/treematcher

Search flexible patterns within tree structures using regular expression like syntax.

Primary LanguagePython

TreeMatcher: A new tool for creating Python-based queries on trees

TreeMatcher is a subproject of ete3. TreeMatcher will be merged with ete3. Until then treematcher have to be in PYTHONPATH environmental variable.

Insert that line to ~/.bashrc file so it can be loaded automatically on every login in case you use bash shell.

path_to_treematcher='path_to_treematcher_repository'
export PYTHONPATH=$PYTHONPATH":${path_to_treematcher}"

Program Description

In mathematics, a standard way of representing graphical trees with edge lengths is the Newick format. The TreeMatcher module extends the Newick format to define a tree pattern and includes rules and filters with a Python-based vocabulary. These patterns are then searched for using a tree traversal algorithm. A pattern can be written by accessing the attributes and functions available to an ETE Tree (see Tree and PhyloTree classes), using Python code directly, or through custom functions and syntax.

How to use treematcher

The simplest way to begin using treematcher is to create a pattern on a single node. In the following example, a string defines the pattern and a TreePattern instance is created. If an attribute is not specified, the node name is assumed by default.

# Example 1: Find a node named "sample_1"
pattern1 = ' sample_1 ; '	 # begin with a string
pattern1 = TreePattern(pattern1)  # create a TreePattern Instance

Now that you know how to search for the name of a single node, you may be tempted to access other nodes through constraints like @.children[0].name=="sample_1" and @.children[1].name=="sample_2" but calling a node's descendants in this way restricts the order in which they are considered a match. For example, the permutation @.children[0].name=="sample_2" and @.children[1].name=="sample_1" would not be returned as a match. Using the Newick format ensures that both permutations of children are matched.

Note that the format type is set to 1 as the default which does not allow internal node names. Access other Newick format types using the format argument.

# Example 2: Find a tree where sample_1 and sample_2 are siblings under ancestor_a
tree = Tree("((sample_1,sample_2)ancestor_a,(sample_1,sample_2)ancestor_b)root;", format = 8)
pattern2 = TreePattern(' (sample_1, sample_2)ancestor_a ; ', format=8)

Quoted node names and the node symbol @

More about quoted_node_names

In order to differentiate the parentheses of a function call from the parentheses defining Newick structure, quoted node names are used. That means simply that you enclose each node name in quotes. In order to access a method on a node, use the @ symbol to represent the node.

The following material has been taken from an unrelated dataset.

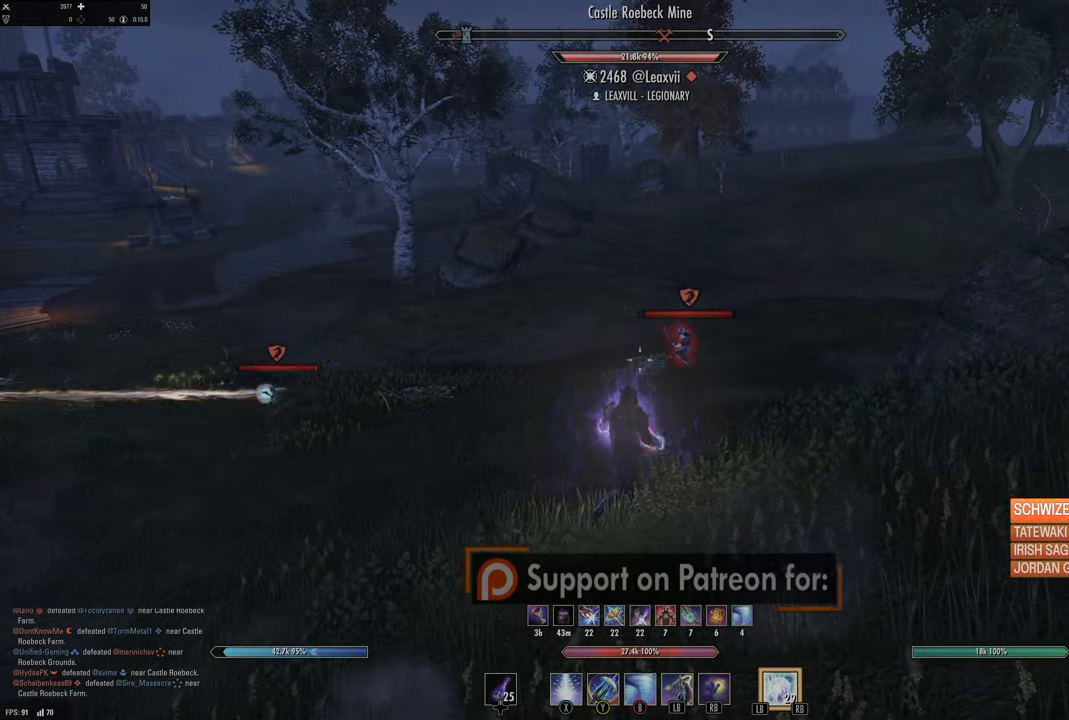
{"buttons": [], "left_stick": "right", "right_stick": "center", "events": [[150, "right_stick", "center"]]}
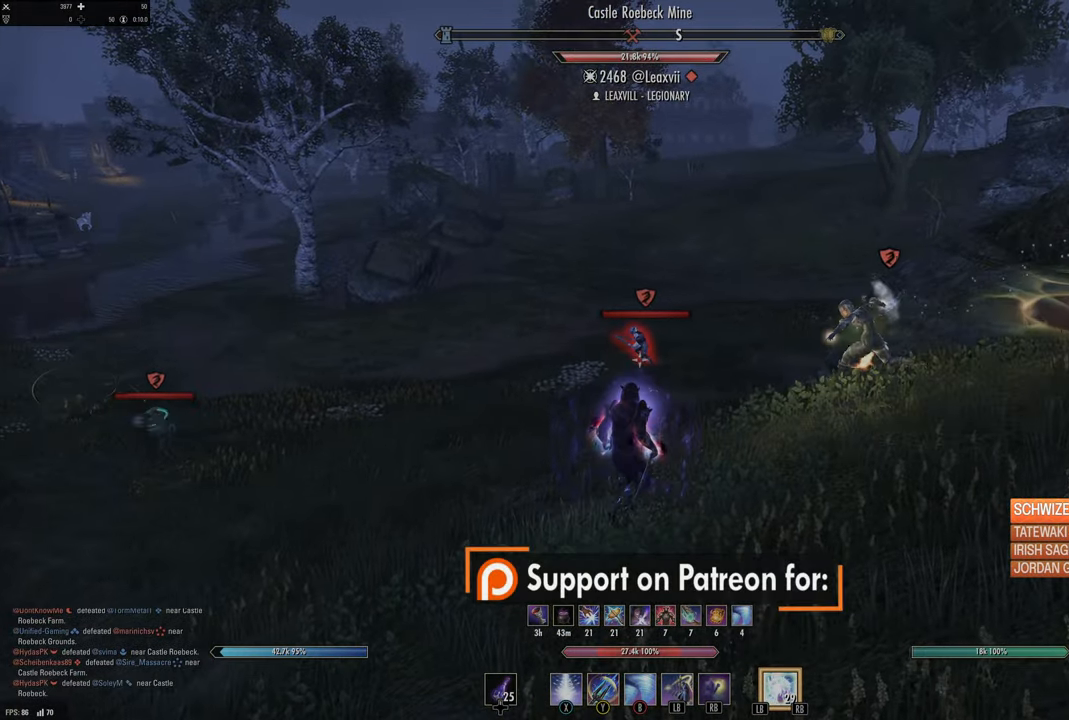
{"buttons": [], "left_stick": "left", "right_stick": "center", "events": [[250, "left_stick", "center"], [483, "left_stick", "left"]]}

Be sure that these quotes are different from those of the overall pattern definition. For example: TreePattern(""" ('the_quoted_pattern'); """, quoted_node_names=True ) and not TreePattern(" ("the_quoted_pattern") ;", quoted_node_names=True)


# Example 3: Find a tree where sample_2 and another leaf are siblings where a leaf is determined by number of children.
pattern2 = TreePattern(""" ('len(@.children)==0', 'sample_2')ancestor_a ; """, quoted_node_names=True)

# Example 4: Find a tree where sample_1 and another leaf are siblings by accessing the the is_leaf method.
pattern3 = TreePattern(""" ('sample_1', '@.is_leaf()')ancestor_a ; """, quoted_node_names=True)

Relax matches

More about relax matches

Treematcher allows to test against relax matched patterns.

By setting ~ as ancestor you enable the loose connection ability. Loose connection means that the ~ children may connect loosely via any number of intermediate nodes.

# example 5: test if tips A, B, C exists in the same tree
pattern5 = TreePattern(" (A, B, C)~ ;")

#example 6: test if (A, B) and (C, D) are conected via any number of nodes
pattern6 = TreePattern(" ((A,B)~), ((C,D)~) ;")

You can test for a relax number of children too. You can use: *, + and {min, max} They borrow their meaning from regular expressions.

#example 7: zero or more ocuurances of a node
TreePattern( " ('A', '@.dist > 0.5*')'~' ;", quoted_node_names=True)

#example 8: exact number
TreePattern(" ('A', '@.dist > 0,5{2, 5}') ;", quoted_node_names=True)

To Run

To run, use the find_match() function. By default, find_match will look for one match. To find the number of matches returned, use len().


# Example 9: Find the parent node of the siblings sample_1 and sample_2
tree = Tree("((sample_1,sample_2)ancestor_a,(sample_1,sample_2)ancestor_b)root;", format = 8)
pattern = TreePattern(' (sample_1) ; ', quoted_node_names=False)
solution = list(pattern.find_match(tree))
print("The number of solutions are: ", len(solution))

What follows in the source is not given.